Exactly as written, set down every entry once more.

Data records:
● ● ● ● ● ● ●
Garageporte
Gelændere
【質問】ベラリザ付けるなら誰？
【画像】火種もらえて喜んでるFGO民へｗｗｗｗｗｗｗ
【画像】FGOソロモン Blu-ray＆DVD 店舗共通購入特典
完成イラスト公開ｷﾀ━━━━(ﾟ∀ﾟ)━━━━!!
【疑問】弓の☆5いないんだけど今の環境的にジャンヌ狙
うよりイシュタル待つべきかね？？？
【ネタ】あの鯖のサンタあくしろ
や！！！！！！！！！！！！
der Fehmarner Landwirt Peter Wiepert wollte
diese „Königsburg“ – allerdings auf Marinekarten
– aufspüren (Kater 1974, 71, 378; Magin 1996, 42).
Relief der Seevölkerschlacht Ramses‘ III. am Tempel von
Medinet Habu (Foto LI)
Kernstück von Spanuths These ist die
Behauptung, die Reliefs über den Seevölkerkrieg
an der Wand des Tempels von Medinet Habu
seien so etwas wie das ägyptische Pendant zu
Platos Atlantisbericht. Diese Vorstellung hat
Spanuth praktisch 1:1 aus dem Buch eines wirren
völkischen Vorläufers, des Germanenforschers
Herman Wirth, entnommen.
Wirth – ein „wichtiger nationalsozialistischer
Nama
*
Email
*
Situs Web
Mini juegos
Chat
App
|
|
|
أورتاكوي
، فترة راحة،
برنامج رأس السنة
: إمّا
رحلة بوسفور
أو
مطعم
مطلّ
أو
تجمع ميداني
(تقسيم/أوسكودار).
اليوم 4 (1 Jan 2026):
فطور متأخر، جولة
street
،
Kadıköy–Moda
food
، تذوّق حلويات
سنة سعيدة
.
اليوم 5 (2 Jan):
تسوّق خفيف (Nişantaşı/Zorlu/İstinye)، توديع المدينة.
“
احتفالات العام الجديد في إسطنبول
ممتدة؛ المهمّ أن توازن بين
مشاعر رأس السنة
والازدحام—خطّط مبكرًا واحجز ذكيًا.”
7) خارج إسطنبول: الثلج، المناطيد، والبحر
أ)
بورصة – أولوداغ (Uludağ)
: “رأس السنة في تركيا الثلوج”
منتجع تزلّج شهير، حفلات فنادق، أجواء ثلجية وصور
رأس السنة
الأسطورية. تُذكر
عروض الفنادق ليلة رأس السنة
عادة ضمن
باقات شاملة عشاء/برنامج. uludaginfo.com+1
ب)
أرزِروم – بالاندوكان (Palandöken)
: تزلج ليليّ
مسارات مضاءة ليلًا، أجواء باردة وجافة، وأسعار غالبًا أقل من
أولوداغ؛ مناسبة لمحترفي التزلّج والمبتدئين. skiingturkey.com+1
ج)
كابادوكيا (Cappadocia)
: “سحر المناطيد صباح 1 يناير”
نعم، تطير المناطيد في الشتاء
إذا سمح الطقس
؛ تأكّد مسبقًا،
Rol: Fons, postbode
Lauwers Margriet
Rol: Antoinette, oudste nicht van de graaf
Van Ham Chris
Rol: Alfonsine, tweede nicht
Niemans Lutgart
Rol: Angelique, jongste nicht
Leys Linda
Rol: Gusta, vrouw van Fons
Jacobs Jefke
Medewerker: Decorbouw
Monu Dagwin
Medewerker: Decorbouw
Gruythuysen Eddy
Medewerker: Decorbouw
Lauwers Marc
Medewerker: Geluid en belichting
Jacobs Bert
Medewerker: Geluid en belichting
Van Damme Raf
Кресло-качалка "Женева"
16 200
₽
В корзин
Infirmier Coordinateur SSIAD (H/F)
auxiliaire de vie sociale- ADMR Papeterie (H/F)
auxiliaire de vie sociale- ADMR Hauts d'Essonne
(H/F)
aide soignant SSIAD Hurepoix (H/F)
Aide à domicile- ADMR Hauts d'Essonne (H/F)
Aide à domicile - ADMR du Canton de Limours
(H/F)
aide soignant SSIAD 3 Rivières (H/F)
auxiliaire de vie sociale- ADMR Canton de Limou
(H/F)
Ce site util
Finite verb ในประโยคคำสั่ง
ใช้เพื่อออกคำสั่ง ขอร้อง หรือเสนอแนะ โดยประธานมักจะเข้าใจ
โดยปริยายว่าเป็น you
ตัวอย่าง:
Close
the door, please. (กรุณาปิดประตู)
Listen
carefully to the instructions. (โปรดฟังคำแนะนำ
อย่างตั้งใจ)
● ● ● ● ● ● ●
Answer for the task
Garageporte
Gelændere
【質問】ベラリザ付けるなら誰？
【画像】火種もらえて喜んでるFGO民へｗｗｗｗｗｗｗ
【画像】FGOソロモン Blu-ray＆DVD 店舗共通購入特典
完成イラスト公開ｷﾀ━━━━(ﾟ∀ﾟ)━━━━!!
【疑問】弓の☆5いないんだけど今の環境的にジャンヌ狙
うよりイシュタル待つべきかね？？？
【ネタ】あの鯖のサンタあくしろ
や！！！！！！！！！！！！
der Fehmarner Landwirt Peter Wiepert wollte
diese „Königsburg“ – allerdings auf Marinekarten
– aufspüren (Kater 1974, 71, 378; Magin 1996, 42).
Relief der Seevölkerschlacht Ramses‘ III. am Tempel von
Medinet Habu (Foto LI)
Kernstück von Spanuths These ist die
Behauptung, die Reliefs über den Seevölkerkrieg
an der Wand des Tempels von Medinet Habu
seien so etwas wie das ägyptische Pendant zu
Platos Atlantisbericht. Diese Vorstellung hat
Spanuth praktisch 1:1 aus dem Buch eines wirren
völkischen Vorläufers, des Germanenforschers
Herman Wirth, entnommen.
Wirth – ein „wichtiger nationalsozialistischer
Nama
*
Email
*
Situs Web
Mini juegos
Chat
App
|
|
|
أورتاكوي
، فترة راحة،
برنامج رأس السنة
: إمّا
رحلة بوسفور
أو
مطعم
مطلّ
أو
تجمع ميداني
(تقسيم/أوسكودار).
اليوم 4 (1 Jan 2026):
فطور متأخر، جولة
street
،
Kadıköy–Moda
food
، تذوّق حلويات
سنة سعيدة
.
اليوم 5 (2 Jan):
تسوّق خفيف (Nişantaşı/Zorlu/İstinye)، توديع المدينة.
“
احتفالات العام الجديد في إسطنبول
ممتدة؛ المهمّ أن توازن بين
مشاعر رأس السنة
والازدحام—خطّط مبكرًا واحجز ذكيًا.”
7) خارج إسطنبول: الثلج، المناطيد، والبحر
أ)
بورصة – أولوداغ (Uludağ)
: “رأس السنة في تركيا الثلوج”
منتجع تزلّج شهير، حفلات فنادق، أجواء ثلجية وصور
رأس السنة
الأسطورية. تُذكر
عروض الفنادق ليلة رأس السنة
عادة ضمن
باقات شاملة عشاء/برنامج. uludaginfo.com+1
ب)
أرزِروم – بالاندوكان (Palandöken)
: تزلج ليليّ
مسارات مضاءة ليلًا، أجواء باردة وجافة، وأسعار غالبًا أقل من
أولوداغ؛ مناسبة لمحترفي التزلّج والمبتدئين. skiingturkey.com+1
ج)
كابادوكيا (Cappadocia)
: “سحر المناطيد صباح 1 يناير”
نعم، تطير المناطيد في الشتاء
إذا سمح الطقس
؛ تأكّد مسبقًا،
Rol: Fons, postbode
Lauwers Margriet
Rol: Antoinette, oudste nicht van de graaf
Van Ham Chris
Rol: Alfonsine, tweede nicht
Niemans Lutgart
Rol: Angelique, jongste nicht
Leys Linda
Rol: Gusta, vrouw van Fons
Jacobs Jefke
Medewerker: Decorbouw
Monu Dagwin
Medewerker: Decorbouw
Gruythuysen Eddy
Medewerker: Decorbouw
Lauwers Marc
Medewerker: Geluid en belichting
Jacobs Bert
Medewerker: Geluid en belichting
Van Damme Raf
Кресло-качалка "Женева"
16 200
₽
В корзин
Infirmier Coordinateur SSIAD (H/F)
auxiliaire de vie sociale- ADMR Papeterie (H/F)
auxiliaire de vie sociale- ADMR Hauts d'Essonne
(H/F)
aide soignant SSIAD Hurepoix (H/F)
Aide à domicile- ADMR Hauts d'Essonne (H/F)
Aide à domicile - ADMR du Canton de Limours
(H/F)
aide soignant SSIAD 3 Rivières (H/F)
auxiliaire de vie sociale- ADMR Canton de Limou
(H/F)
Ce site util
Finite verb ในประโยคคำสั่ง
ใช้เพื่อออกคำสั่ง ขอร้อง หรือเสนอแนะ โดยประธานมักจะเข้าใจ
โดยปริยายว่าเป็น you
ตัวอย่าง:
Close
the door, please. (กรุณาปิดประตู)
Listen
carefully to the instructions. (โปรดฟังคำแนะนำ
อย่างตั้งใจ)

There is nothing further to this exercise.